═══ RECORDS PROVIDED

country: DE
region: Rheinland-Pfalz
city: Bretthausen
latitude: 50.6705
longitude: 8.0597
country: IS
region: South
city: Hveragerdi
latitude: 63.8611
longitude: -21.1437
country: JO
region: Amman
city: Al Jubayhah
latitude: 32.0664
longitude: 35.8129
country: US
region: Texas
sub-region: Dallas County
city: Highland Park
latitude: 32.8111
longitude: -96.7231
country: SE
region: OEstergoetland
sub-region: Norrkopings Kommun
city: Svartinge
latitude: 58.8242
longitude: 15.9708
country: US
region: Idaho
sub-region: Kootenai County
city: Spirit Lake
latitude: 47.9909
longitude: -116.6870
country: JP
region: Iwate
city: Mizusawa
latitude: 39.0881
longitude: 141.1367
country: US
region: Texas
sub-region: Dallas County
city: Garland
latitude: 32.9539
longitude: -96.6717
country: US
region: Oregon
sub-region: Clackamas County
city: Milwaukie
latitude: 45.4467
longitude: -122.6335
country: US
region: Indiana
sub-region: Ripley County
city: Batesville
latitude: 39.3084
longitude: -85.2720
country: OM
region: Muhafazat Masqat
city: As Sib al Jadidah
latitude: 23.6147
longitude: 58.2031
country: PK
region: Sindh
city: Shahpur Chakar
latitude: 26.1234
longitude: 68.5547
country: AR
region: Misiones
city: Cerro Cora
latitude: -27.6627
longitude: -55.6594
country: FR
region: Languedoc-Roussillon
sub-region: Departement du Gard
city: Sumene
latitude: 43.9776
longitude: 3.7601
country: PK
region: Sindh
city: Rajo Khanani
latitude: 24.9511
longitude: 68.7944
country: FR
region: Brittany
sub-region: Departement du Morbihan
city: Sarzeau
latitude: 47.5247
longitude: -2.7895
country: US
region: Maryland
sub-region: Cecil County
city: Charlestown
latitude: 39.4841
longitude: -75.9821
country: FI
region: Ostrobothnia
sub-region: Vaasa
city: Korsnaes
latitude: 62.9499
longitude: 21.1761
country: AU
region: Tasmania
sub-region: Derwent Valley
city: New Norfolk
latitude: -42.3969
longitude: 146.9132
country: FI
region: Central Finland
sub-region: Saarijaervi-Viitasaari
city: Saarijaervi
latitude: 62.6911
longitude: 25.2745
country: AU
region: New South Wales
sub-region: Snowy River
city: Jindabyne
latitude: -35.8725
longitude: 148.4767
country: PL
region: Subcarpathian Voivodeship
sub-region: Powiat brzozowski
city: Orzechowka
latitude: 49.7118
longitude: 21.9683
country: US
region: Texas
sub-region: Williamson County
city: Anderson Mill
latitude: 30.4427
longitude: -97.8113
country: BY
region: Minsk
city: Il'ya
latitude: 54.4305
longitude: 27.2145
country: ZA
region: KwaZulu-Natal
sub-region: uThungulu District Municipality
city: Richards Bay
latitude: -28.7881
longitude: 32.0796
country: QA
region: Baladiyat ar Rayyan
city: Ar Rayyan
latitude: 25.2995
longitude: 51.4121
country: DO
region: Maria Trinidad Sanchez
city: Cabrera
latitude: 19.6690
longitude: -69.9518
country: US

══════

WHAT NEEDS TO BE DONE: Copy out all of the records above, line by line and character for character, with nothing altered, added, or left out.

PROBLEM SOLUTION:
country: DE
region: Rheinland-Pfalz
city: Bretthausen
latitude: 50.6705
longitude: 8.0597
country: IS
region: South
city: Hveragerdi
latitude: 63.8611
longitude: -21.1437
country: JO
region: Amman
city: Al Jubayhah
latitude: 32.0664
longitude: 35.8129
country: US
region: Texas
sub-region: Dallas County
city: Highland Park
latitude: 32.8111
longitude: -96.7231
country: SE
region: OEstergoetland
sub-region: Norrkopings Kommun
city: Svartinge
latitude: 58.8242
longitude: 15.9708
country: US
region: Idaho
sub-region: Kootenai County
city: Spirit Lake
latitude: 47.9909
longitude: -116.6870
country: JP
region: Iwate
city: Mizusawa
latitude: 39.0881
longitude: 141.1367
country: US
region: Texas
sub-region: Dallas County
city: Garland
latitude: 32.9539
longitude: -96.6717
country: US
region: Oregon
sub-region: Clackamas County
city: Milwaukie
latitude: 45.4467
longitude: -122.6335
country: US
region: Indiana
sub-region: Ripley County
city: Batesville
latitude: 39.3084
longitude: -85.2720
country: OM
region: Muhafazat Masqat
city: As Sib al Jadidah
latitude: 23.6147
longitude: 58.2031
country: PK
region: Sindh
city: Shahpur Chakar
latitude: 26.1234
longitude: 68.5547
country: AR
region: Misiones
city: Cerro Cora
latitude: -27.6627
longitude: -55.6594
country: FR
region: Languedoc-Roussillon
sub-region: Departement du Gard
city: Sumene
latitude: 43.9776
longitude: 3.7601
country: PK
region: Sindh
city: Rajo Khanani
latitude: 24.9511
longitude: 68.7944
country: FR
region: Brittany
sub-region: Departement du Morbihan
city: Sarzeau
latitude: 47.5247
longitude: -2.7895
country: US
region: Maryland
sub-region: Cecil County
city: Charlestown
latitude: 39.4841
longitude: -75.9821
country: FI
region: Ostrobothnia
sub-region: Vaasa
city: Korsnaes
latitude: 62.9499
longitude: 21.1761
country: AU
region: Tasmania
sub-region: Derwent Valley
city: New Norfolk
latitude: -42.3969
longitude: 146.9132
country: FI
region: Central Finland
sub-region: Saarijaervi-Viitasaari
city: Saarijaervi
latitude: 62.6911
longitude: 25.2745
country: AU
region: New South Wales
sub-region: Snowy River
city: Jindabyne
latitude: -35.8725
longitude: 148.4767
country: PL
region: Subcarpathian Voivodeship
sub-region: Powiat brzozowski
city: Orzechowka
latitude: 49.7118
longitude: 21.9683
country: US
region: Texas
sub-region: Williamson County
city: Anderson Mill
latitude: 30.4427
longitude: -97.8113
country: BY
region: Minsk
city: Il'ya
latitude: 54.4305
longitude: 27.2145
country: ZA
region: KwaZulu-Natal
sub-region: uThungulu District Municipality
city: Richards Bay
latitude: -28.7881
longitude: 32.0796
country: QA
region: Baladiyat ar Rayyan
city: Ar Rayyan
latitude: 25.2995
longitude: 51.4121
country: DO
region: Maria Trinidad Sanchez
city: Cabrera
latitude: 19.6690
longitude: -69.9518
country: US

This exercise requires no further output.